Factors affecting the intake of grass silage by cattle and prediction of silage intake
Steen, R.W.J.; Gordon, F.J.; Dawson, L.E.R.; Park, R.S.; Mayne, C.S.; Agnew, R.E.; Kilpatrick, D.J.; Porter, M.G.
Animal Science 66(1): 115-127
A partially balanced change-over design experiment involving 192 beef steers, which were initially 14 months old and 415 kg live weight, was carried out to determine the intakes of 136 silages from commercial farms in Northern Ireland. Each silage was offered ad libitum as the sole food to 10 animals, with eight silages offered in each of 17 periods over 2 years. A standard grass hay was offered to 16 animals in each period to enable period effects on intake to be removed. Detailed chemical and biological compositions of the silages were also determined. The ranges for pH and dry matter (DM), crude protein, ammonia-nitrogen and apparent digestible organic matter (in vivo) concentrations in the silages and silage dry DM intakes were 3.50 to 5.49 (s.d. 0.396); 155 to 413 (s.d. 43.1) g/kg; 79 to 212 (s.d. 24.4) g/kg DM, 45 to 384 (s.d. 63.2) g/kg total nitrogen; 528 to 769 (s.d. 58) g/kg DM and 4.3 to 10/9 (s.d. 1.13) kg/day respectively. Relationships between intake and individual parameters or groups of parameters have been developed using simple and multiple linear regression analysis and partial least-squares analyses. Silage intake was closely related to factors which influence the extent of digestion and rate of passage of the material through the animal, as indicated by the strong relationships (R2 of regressions = 0.28 to 0.50) with in vivo apparent digestibility and rumen degradability and the concentrations of the fibre and nitrogen factors.
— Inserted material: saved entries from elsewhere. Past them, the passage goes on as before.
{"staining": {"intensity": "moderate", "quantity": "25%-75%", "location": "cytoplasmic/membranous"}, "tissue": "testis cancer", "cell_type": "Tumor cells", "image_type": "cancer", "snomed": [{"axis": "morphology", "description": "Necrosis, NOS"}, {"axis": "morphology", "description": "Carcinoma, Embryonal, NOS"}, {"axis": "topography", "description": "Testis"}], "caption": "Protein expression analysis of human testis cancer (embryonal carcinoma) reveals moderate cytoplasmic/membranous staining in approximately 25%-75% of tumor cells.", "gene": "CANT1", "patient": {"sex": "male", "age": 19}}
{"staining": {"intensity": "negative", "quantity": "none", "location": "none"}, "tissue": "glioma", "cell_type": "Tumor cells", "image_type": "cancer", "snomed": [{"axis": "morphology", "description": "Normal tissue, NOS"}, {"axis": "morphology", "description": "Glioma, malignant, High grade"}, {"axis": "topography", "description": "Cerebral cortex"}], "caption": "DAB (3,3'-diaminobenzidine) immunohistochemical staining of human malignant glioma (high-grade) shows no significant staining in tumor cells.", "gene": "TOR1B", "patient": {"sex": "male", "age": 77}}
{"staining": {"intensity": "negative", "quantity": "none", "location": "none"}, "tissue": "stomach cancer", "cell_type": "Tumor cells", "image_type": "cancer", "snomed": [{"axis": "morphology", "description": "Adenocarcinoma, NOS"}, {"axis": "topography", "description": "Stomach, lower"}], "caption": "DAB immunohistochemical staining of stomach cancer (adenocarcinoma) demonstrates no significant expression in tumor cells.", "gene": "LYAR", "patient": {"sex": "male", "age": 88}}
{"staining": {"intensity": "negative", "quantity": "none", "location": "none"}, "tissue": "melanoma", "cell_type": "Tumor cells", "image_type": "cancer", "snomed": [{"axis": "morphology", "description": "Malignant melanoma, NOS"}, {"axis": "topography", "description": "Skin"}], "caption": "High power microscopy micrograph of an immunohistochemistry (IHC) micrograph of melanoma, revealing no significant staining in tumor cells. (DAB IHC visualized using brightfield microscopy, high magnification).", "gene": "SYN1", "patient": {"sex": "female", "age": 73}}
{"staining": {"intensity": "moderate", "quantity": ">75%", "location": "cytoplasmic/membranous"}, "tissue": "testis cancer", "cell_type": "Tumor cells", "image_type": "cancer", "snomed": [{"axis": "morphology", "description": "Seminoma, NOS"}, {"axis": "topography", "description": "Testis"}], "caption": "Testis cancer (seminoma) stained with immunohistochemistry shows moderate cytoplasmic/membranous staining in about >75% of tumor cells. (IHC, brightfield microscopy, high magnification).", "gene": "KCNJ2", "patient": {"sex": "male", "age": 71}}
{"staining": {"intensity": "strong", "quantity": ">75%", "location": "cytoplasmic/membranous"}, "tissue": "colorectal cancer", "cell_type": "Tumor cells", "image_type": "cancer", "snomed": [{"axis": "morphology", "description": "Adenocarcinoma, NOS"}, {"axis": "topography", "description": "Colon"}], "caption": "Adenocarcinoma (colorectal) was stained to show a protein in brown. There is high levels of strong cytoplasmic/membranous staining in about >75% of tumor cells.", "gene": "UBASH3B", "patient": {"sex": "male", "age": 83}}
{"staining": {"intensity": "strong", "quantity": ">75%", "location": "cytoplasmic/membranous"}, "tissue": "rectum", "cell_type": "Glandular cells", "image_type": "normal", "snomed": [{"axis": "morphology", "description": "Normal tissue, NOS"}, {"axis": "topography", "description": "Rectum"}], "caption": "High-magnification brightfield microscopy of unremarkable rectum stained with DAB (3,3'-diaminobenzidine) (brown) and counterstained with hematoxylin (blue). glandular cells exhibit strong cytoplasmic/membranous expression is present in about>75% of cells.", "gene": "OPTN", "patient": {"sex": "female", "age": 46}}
Intake was poorly correlated with factors such as pH, total acidity, buffering capacity and the concentrations of lactic, acetic and butyric acids (R2 of regressions = zero to 0.11). Near infrared reflectance spectrometry (NIRS) provided the best fit relationship with intake (R2 of relationship = 0.90). The results also indicate that the intake potential of silages can be directly predicted with a high degree of accuracy from the NIRS of both dried and undried samples of silage, provided the appropriate sample preparation and scanning methods are used.